*** EXCERPTED PASSAGE ***
Pursuant to the Employment Agreement, Mr. Blanton will also be entitled to an annual incentive award in an amount to be determined by the Compensation Committee and will be eligible to participate in the Company’s Long-Term Incentive Plan. In the event of a change in control (as defined in the Employment Agreement), Mr. Blanton will be entitled to a cash payment equal to two times his average base salary plus cash bonuses paid during the last three years. All or a portion of such payment may not be deductible to the Company as a result of Section 280G of the Internal Revenue Code. Mr. Blanton will also be entitled to deferred compensation of at least $180,000 annually, commencing upon retirement at age 65.
In the event that Mr. Blanton’s employment is terminated as a result of his death or permanent disability, the Company will pay his estate, or him, as the case may be, an amount equal to six months of his then current base salary. If Mr. Blanton’s employment is terminated by the Company without “cause” (as defined in the Employment Agreement) he will be entitled to continue to receive his base salary for the longer of two years, or the remaining term of the Agreement. He will also be entitled to continuing medical coverage during such period, at the Company’s expense. If, following a change in control, Mr. Blanton is (i) required to relocate a distance greater than 50 miles, (ii) required to accept a reduction in his “total annual compensation” (as defined in the Employment Agreement), or (iii) is required to perform duties or occupy a position other than that described in the Employment Agreement, he will be entitled to resign and to receive continuation payments of his total annual compensation and medical insurance benefits for a period equal to the greater of two years or the remaining term of the Employment Agreement. The Employment Agreement contains covenants that restrict competitive, solicitation and confidentiality activities upon termination.
*** PROVIDED INFORMATION ***
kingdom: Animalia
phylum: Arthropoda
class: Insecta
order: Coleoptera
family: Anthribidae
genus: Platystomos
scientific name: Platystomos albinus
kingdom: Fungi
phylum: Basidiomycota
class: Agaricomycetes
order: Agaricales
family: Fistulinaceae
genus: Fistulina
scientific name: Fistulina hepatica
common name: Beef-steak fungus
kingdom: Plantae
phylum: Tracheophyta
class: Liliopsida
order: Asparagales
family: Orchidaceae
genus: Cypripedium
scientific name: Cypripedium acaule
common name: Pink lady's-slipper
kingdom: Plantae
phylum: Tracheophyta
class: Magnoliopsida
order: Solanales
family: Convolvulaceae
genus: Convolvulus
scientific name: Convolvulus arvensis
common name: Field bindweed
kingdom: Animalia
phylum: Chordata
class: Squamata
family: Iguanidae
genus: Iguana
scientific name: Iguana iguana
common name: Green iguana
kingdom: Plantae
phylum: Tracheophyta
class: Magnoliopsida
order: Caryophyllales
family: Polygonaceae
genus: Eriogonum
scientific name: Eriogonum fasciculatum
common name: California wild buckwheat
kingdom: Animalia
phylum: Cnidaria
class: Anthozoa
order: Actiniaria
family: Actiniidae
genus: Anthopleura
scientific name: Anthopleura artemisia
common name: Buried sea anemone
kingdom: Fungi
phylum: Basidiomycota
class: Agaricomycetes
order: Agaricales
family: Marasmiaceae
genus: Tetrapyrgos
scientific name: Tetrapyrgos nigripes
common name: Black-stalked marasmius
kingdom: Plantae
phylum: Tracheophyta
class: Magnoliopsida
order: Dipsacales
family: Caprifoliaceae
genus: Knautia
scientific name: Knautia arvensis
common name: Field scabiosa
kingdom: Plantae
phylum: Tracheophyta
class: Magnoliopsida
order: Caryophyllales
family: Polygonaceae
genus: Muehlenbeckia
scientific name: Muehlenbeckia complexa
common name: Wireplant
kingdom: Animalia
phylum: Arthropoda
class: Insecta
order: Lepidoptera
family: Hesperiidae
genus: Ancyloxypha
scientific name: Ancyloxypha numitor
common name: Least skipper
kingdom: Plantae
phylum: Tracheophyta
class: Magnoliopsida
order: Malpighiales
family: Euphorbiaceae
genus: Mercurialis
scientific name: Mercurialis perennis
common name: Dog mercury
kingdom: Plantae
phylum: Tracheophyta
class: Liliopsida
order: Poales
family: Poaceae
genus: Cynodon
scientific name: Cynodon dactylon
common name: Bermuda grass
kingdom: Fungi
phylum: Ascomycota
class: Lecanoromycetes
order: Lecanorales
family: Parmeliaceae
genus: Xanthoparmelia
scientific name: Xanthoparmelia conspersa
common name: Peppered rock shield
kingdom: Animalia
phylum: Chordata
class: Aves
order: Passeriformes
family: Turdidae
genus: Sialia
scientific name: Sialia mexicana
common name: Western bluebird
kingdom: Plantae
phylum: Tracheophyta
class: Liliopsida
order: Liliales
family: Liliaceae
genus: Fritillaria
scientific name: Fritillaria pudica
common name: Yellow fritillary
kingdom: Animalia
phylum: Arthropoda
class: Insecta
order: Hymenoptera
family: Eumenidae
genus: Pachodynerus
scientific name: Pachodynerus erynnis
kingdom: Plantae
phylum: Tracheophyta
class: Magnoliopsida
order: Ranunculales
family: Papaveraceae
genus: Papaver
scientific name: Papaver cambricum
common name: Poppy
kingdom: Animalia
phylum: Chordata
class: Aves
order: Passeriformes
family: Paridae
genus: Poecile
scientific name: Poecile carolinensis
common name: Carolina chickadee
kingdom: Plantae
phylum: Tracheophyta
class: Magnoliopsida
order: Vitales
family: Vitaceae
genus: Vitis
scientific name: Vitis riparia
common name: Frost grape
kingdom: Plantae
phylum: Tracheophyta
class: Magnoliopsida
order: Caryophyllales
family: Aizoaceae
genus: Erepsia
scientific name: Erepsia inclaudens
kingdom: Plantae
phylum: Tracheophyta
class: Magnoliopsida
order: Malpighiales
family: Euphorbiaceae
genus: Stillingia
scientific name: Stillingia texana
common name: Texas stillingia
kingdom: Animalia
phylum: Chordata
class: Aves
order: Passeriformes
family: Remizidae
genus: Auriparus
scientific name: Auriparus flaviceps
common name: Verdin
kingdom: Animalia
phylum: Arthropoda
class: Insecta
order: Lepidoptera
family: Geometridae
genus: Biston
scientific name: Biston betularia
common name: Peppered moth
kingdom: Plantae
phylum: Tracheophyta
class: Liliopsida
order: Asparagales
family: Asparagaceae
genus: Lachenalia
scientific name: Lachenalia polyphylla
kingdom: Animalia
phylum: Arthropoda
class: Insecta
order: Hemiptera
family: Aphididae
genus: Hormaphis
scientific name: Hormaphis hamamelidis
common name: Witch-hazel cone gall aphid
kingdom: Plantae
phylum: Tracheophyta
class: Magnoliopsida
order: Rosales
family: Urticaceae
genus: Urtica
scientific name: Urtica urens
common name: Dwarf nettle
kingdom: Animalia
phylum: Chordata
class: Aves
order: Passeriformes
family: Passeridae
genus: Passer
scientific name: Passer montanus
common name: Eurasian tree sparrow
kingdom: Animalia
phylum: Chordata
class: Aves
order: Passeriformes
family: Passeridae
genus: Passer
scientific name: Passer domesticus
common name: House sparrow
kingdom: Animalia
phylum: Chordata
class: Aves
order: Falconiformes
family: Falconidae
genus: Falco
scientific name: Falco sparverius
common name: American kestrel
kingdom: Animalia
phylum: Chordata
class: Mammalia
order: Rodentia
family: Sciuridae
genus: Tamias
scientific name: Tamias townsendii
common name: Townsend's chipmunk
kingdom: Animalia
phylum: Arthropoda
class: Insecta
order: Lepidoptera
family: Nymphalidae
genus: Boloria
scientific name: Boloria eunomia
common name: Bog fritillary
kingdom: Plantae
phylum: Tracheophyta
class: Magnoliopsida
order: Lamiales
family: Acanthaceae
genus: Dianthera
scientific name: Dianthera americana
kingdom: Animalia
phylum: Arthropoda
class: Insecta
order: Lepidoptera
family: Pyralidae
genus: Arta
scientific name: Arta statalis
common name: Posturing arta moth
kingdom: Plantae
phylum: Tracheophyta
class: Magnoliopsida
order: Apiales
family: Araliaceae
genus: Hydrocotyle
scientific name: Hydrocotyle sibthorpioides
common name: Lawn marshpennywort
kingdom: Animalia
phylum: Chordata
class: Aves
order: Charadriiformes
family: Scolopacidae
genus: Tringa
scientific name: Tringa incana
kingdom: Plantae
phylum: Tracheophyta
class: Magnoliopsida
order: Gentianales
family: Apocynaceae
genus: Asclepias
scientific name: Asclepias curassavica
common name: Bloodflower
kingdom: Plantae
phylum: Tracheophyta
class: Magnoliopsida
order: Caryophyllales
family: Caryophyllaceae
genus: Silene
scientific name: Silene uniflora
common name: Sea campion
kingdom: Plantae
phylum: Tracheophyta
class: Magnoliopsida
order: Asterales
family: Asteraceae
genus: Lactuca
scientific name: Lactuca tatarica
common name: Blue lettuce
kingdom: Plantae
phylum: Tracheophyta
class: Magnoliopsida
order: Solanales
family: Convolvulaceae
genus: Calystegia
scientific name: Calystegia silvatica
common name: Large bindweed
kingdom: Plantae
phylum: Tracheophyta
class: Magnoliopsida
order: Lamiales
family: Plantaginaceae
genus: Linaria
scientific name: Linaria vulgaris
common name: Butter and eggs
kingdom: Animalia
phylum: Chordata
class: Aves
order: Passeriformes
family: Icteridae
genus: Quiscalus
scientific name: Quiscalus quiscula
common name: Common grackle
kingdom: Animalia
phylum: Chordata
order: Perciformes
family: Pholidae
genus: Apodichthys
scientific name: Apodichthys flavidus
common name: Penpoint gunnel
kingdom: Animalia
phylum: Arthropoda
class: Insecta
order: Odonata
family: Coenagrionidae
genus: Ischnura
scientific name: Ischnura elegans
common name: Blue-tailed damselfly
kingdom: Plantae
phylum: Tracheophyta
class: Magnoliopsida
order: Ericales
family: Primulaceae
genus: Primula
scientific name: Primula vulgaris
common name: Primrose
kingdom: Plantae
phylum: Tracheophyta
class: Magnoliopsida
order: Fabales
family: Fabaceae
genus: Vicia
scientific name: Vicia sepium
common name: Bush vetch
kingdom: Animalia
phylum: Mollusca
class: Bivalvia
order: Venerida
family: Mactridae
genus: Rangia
***
Continue the passage on Mr. Blanton's employment agreement from the point where it ends. The entries are not needed.

Employment Agreement with Mr. Thigpen. The Company also renewed the Employment Agreement with Mr. Thigpen, Executive Vice President and Chief Operating Officer during 2003. The Employment Agreement is for a term of three years and is renewable annually for additional terms of three years each upon approval of the Compensation Committee. The base salary is set by the Compensation Committee annually. During 2003, the Company paid Mr. Thigpen a base salary of $165,000 under this agreement and will pay him a base salary of $195,000 for 2004.
Pursuant to the Employment Agreement, Mr. Thigpen will also be entitled to an annual incentive award in an amount to be determined by the Compensation Committee and will be eligible to participate in the Company’s Long-Term Incentive Plan. In the event of a change in control (as defined in the Employment Agreement), Mr. Thigpen will be entitled to a cash payment equal to two times his average base salary plus cash bonuses paid during the last three years. All or a portion of such payment may not be deductible to the Company as a result of Section 280G of the Internal Revenue Code. Mr. Thigpen will also be entitled to deferred compensation of at least $180,000 annually, commencing upon retirement at age 65.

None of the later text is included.